Further, the influence of Goethe was noticeable. In 1854, an English acquaintance suggested "A Psalm of Life" was merely a translation. Longfellow denied this, but admitted he may have had some inspiration from him as he was writing "at the beginning of my life poetical, when a thousand songs were ringing in my ears; and doubtless many echoes and suggestions will be found in them. Let the fact go for what it is worth".

Modern scholar Angela Sorby notes that, despite it being one of his earlier poems, "A Psalm of Life" embodies Longfellow's strongest messaging for young people to seek greatness. She further notes the message is even stronger than other examples of his works with similar themes like "Paul Revere's Ride" and The Song of Hiawatha.

==Response==
"A Psalm of Life" became a popular and oft-quoted poem, such that Longfellow biographer Charles Calhoun noted it had risen beyond being a poem and into a cultural artifact. Among its many quoted lines are "footprints on the sands of time". In 1850, Longfellow recorded in his journal of his delight upon hearing it quoted by a minister in a sermon, though he was disappointed when no member of the congregation could identify the source. Not long after Longfellow's death, biographer Eric S. Robertson noted, "The 'Psalm of Life,' great poem or not, went straight to the hearts of the people, and found an echoing shout in their midst. From the American pulpits, right and left, preachers talked to the people about it, and it came to be sung as a hymn in churches." The poem was widely translated into a variety of languages, including Sanskrit. Joseph Massel translated the poem, as well as others from Longfellow's later collection Tales of a Wayside Inn, into Hebrew. By 1879, the poem was included in the sixth edition of McGuffey Readers.

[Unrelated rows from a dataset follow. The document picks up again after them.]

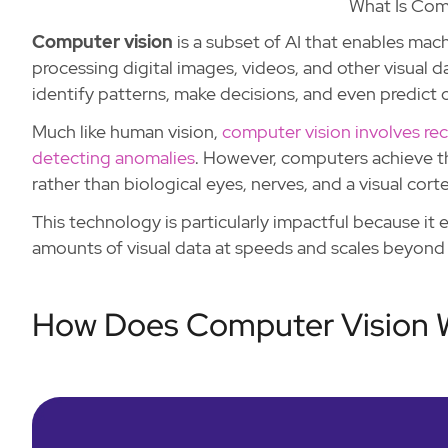
What Is Com
Computer vision
is a subset of AI that enables mach
processing digital images, videos, and other visual
identify patterns, make decisions, and even predict
Much like human vision,
computer vision involves rec
detecting anomalies
. However, computers achieve th
rather than biological eyes, nerves, and a visual corte
This technology is particularly impactful because it
amounts of visual data at speeds and scales beyond 
How Does Computer Vision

Calhoun also notes that "A Psalm of Life" has become one of the most frequently memorized and most ridiculed of English language poems, with an ending reflecting "Victorian cheeriness at its worst". Modern critics have dismissed its "sugar-coated pill" promoting a false sense of security. Nevertheless, Longfellow scholar Robert L. Gale referred to "A Psalm of Life" as "the most popular poem ever written in English". One story has it that a man once approached Longfellow and told him that a worn, hand-written copy of "A Psalm of Life" saved him from suicide. Edwin Arlington Robinson, an admirer of Longfellow's, likely was referring to this poem in his "Ballade by the Fire" with his line, "Be up, my soul". Despite Longfellow's dwindling reputation among modern readers and critics, "A Psalm of Life" remains one of the few of his poems still anthologized.